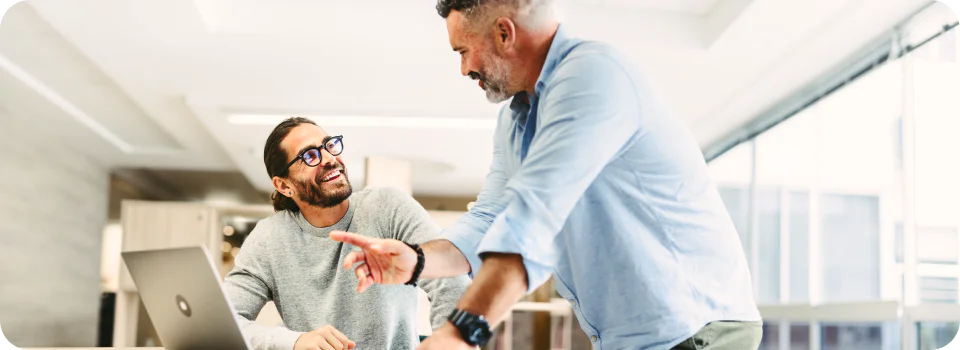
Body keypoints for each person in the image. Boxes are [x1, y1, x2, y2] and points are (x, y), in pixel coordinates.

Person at [331, 0, 764, 349]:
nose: (464, 69)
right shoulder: (515, 119)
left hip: (697, 331)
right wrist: (418, 260)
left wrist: (460, 333)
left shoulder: (592, 76)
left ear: (504, 33)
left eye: (463, 51)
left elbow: (531, 218)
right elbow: (490, 218)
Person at [224, 117, 470, 350]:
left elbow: (451, 281)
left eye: (329, 145)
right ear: (284, 186)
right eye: (310, 155)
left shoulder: (389, 208)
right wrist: (294, 342)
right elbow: (224, 323)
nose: (329, 158)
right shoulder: (268, 239)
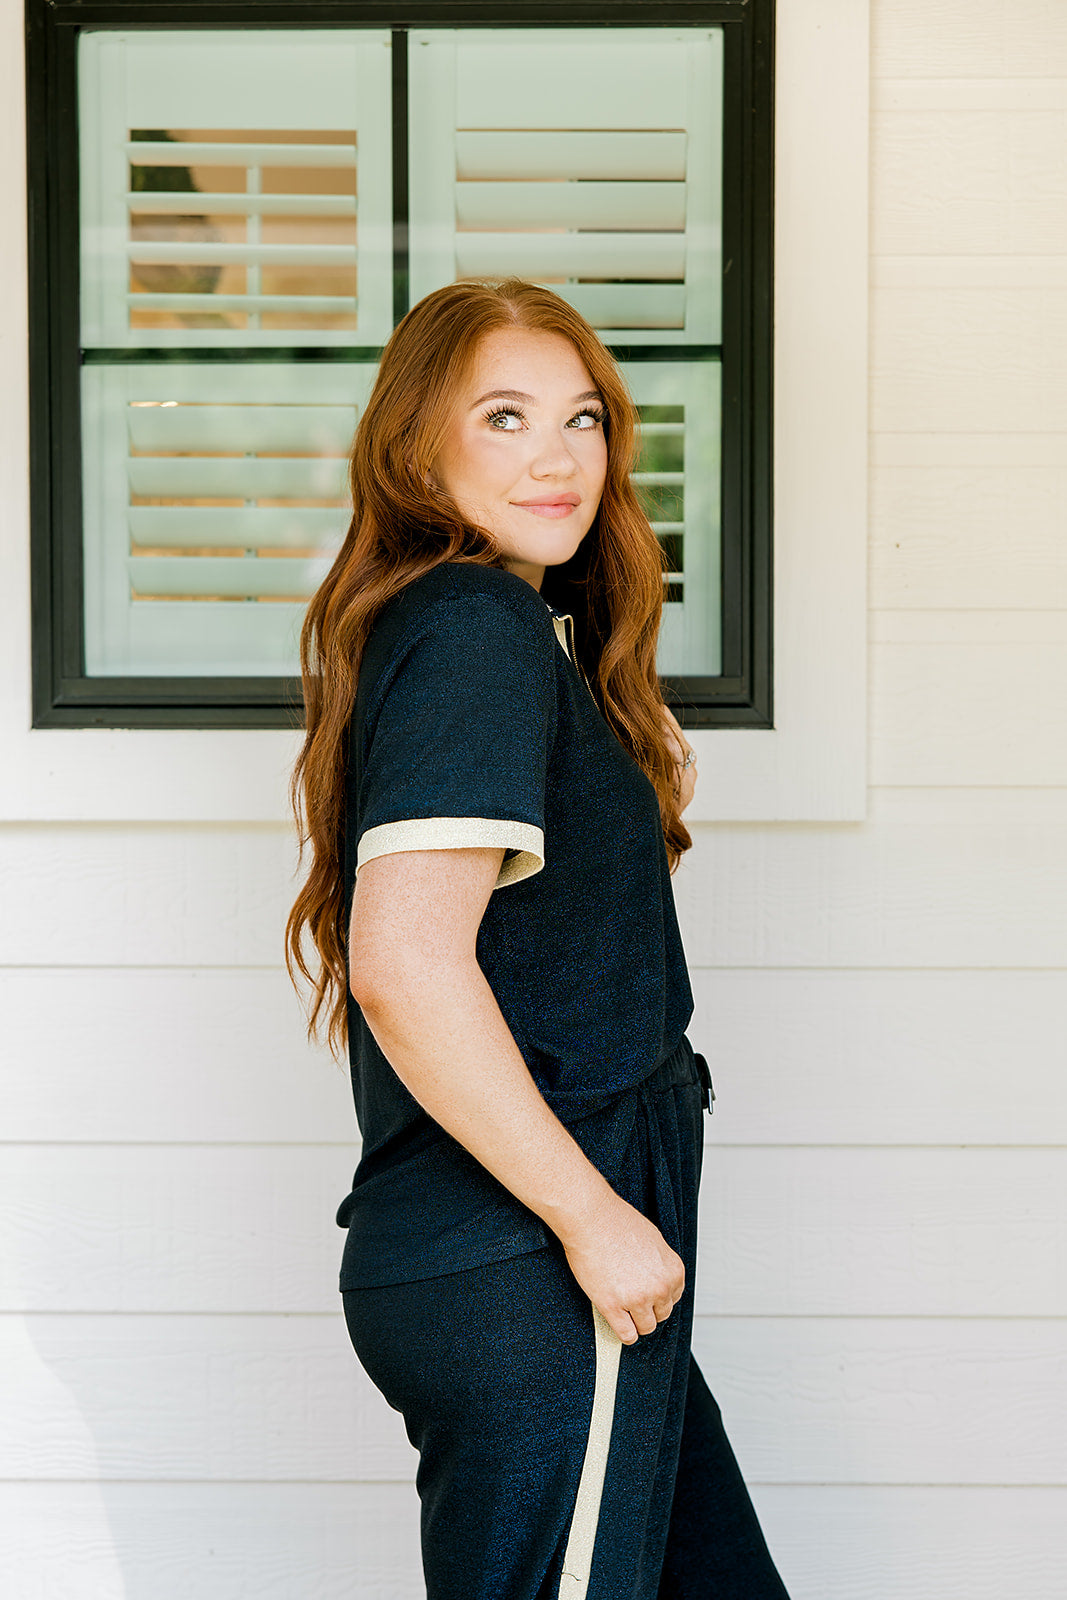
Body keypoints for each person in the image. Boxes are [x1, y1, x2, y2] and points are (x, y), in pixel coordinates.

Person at [287, 278, 791, 1600]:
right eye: (504, 416)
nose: (559, 456)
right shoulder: (474, 627)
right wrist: (592, 1218)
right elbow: (405, 967)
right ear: (417, 444)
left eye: (583, 418)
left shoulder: (498, 632)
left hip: (545, 1263)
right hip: (533, 1266)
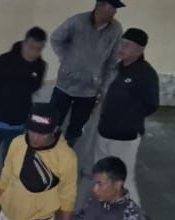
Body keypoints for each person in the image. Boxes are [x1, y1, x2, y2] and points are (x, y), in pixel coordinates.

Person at [0, 27, 47, 199]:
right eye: (31, 47)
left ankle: (4, 189)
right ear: (24, 43)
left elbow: (35, 87)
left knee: (11, 159)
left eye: (38, 49)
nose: (33, 52)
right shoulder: (6, 60)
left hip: (18, 122)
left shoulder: (40, 66)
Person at [94, 28, 158, 206]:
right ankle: (104, 207)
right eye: (121, 43)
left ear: (140, 50)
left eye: (127, 45)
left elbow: (152, 104)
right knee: (102, 173)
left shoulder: (146, 74)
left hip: (124, 137)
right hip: (104, 131)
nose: (122, 47)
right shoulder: (117, 68)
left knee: (124, 178)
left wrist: (129, 118)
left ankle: (134, 214)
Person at [49, 1, 124, 147]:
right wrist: (67, 59)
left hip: (89, 89)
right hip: (65, 83)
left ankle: (68, 151)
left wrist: (104, 88)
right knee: (53, 120)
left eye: (116, 9)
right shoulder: (77, 21)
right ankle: (48, 150)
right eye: (112, 8)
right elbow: (56, 38)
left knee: (77, 127)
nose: (115, 12)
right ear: (99, 6)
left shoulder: (116, 29)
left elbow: (113, 60)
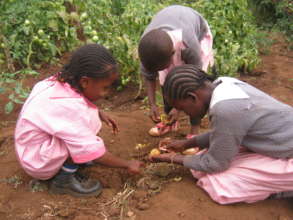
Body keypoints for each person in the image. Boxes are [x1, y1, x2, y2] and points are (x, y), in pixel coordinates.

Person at [151, 64, 293, 204]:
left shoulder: (225, 109)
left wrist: (173, 158)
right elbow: (224, 133)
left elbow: (216, 164)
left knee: (220, 184)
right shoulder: (223, 84)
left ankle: (283, 191)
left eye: (182, 108)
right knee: (202, 161)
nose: (184, 113)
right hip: (279, 144)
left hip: (289, 155)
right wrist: (187, 144)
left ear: (192, 97)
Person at [15, 44, 143, 197]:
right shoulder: (72, 108)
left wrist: (99, 112)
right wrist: (127, 164)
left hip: (29, 148)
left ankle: (66, 165)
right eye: (105, 87)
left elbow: (67, 110)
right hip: (37, 163)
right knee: (83, 140)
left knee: (85, 121)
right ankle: (63, 181)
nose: (106, 93)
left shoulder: (54, 82)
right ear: (85, 82)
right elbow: (95, 152)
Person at [138, 5, 215, 137]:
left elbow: (195, 83)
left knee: (194, 91)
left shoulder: (190, 46)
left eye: (161, 67)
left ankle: (194, 130)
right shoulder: (148, 47)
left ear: (172, 54)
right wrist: (152, 105)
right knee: (167, 81)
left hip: (197, 32)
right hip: (169, 34)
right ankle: (169, 122)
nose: (158, 71)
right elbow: (149, 75)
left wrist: (177, 108)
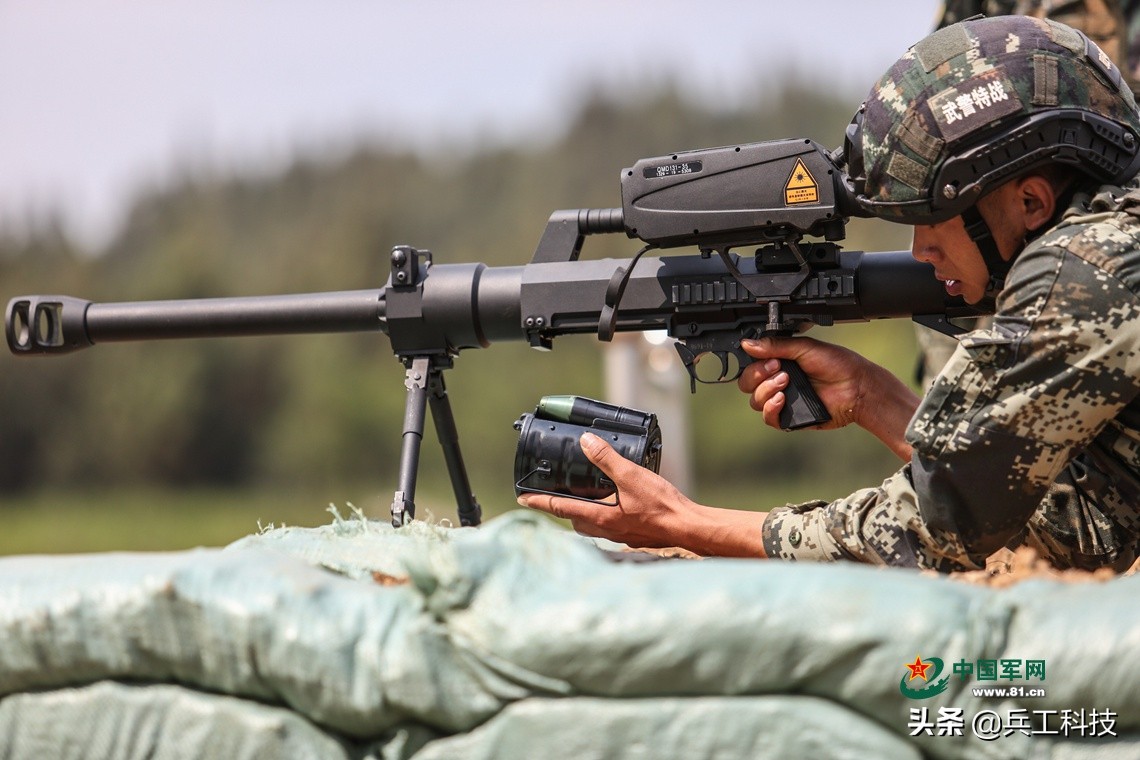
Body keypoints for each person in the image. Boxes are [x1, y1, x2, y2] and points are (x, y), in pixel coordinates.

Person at [518, 15, 1140, 573]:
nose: (921, 251)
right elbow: (1084, 527)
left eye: (933, 216)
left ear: (1031, 201)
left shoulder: (1083, 272)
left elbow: (941, 522)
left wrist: (683, 524)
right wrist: (874, 397)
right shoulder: (1109, 245)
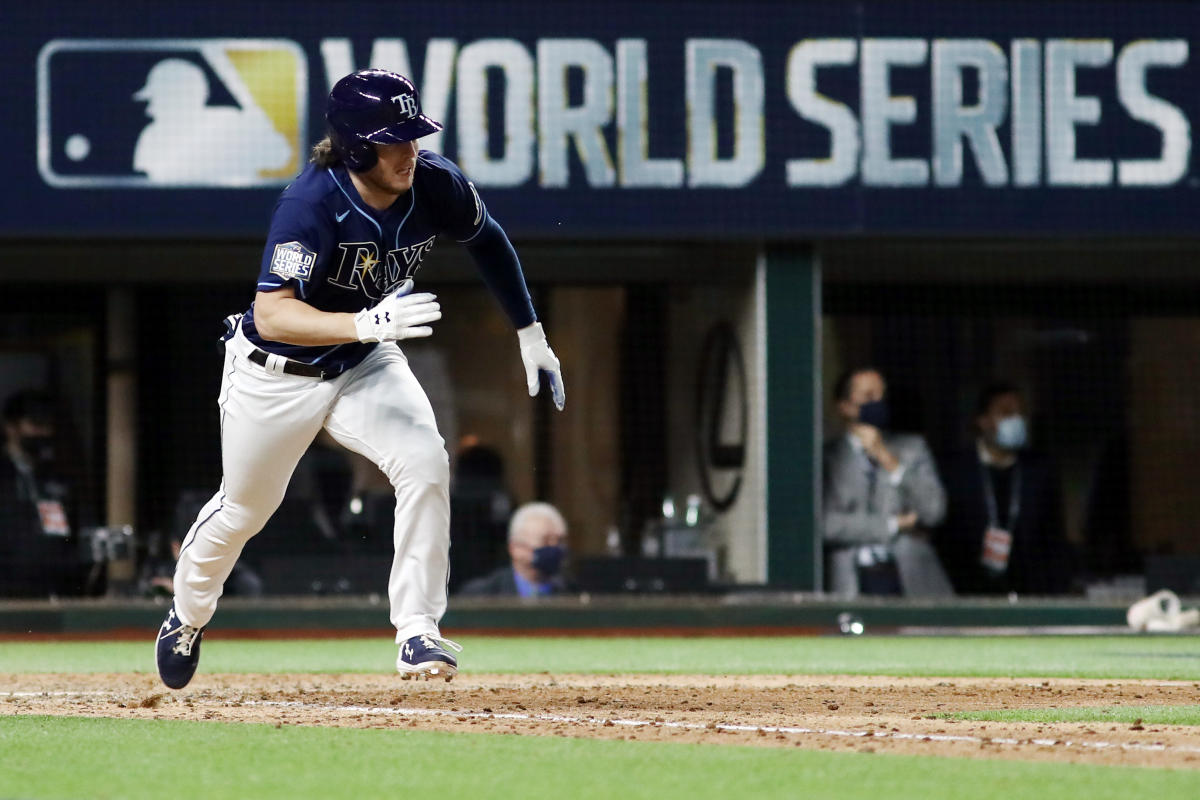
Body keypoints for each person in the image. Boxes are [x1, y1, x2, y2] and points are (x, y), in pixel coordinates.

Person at [155, 69, 566, 690]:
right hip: (277, 373)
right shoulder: (310, 203)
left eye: (414, 134)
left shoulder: (434, 183)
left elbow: (488, 240)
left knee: (426, 460)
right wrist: (366, 320)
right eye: (394, 139)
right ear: (354, 145)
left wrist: (529, 332)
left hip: (363, 362)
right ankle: (186, 615)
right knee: (245, 508)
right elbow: (273, 312)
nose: (410, 149)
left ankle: (417, 628)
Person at [934, 382, 1073, 596]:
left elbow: (1054, 537)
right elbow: (947, 539)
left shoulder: (1039, 471)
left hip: (1031, 591)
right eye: (1006, 413)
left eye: (1019, 413)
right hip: (969, 590)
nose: (1016, 420)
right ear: (983, 420)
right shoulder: (957, 471)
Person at [822, 367, 951, 597]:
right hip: (851, 581)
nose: (878, 402)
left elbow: (934, 510)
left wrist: (889, 460)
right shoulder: (829, 458)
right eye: (869, 396)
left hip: (909, 579)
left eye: (882, 396)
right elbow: (827, 525)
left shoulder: (913, 449)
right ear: (845, 406)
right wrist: (894, 525)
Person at [0, 390, 82, 597]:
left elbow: (73, 533)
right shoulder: (4, 475)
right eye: (36, 424)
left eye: (48, 426)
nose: (44, 433)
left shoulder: (57, 477)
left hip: (52, 589)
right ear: (11, 427)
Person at [457, 502, 572, 597]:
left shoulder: (574, 594)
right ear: (516, 548)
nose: (555, 547)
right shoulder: (480, 595)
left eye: (560, 540)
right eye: (546, 540)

▶ [Brief] Where does the word "ankle" appear in the listing above? Copy every line that holds it.

▶ [Exercise output]
left ankle: (4, 189)
right ankle: (104, 207)
left ankle: (134, 214)
left ankle: (68, 151)
right ankle: (48, 150)
left ankle: (283, 191)
left ankle: (66, 165)
right ankle: (63, 181)
left ankle: (194, 130)
right ankle: (169, 122)
right ankle: (186, 615)
left ankle: (417, 628)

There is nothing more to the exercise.